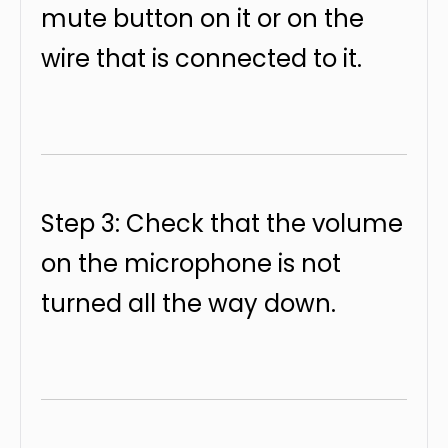
mute button on it or on the
wire that is connected to it.
Step 3: Check that the volume
on the microphone is not
turned all the way down.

Work instruction:
Which lines in the items contain the word "that", with case counting? Return each of those lines.

Answer space:
wire that is connected to it.
Step 3: Check that the volume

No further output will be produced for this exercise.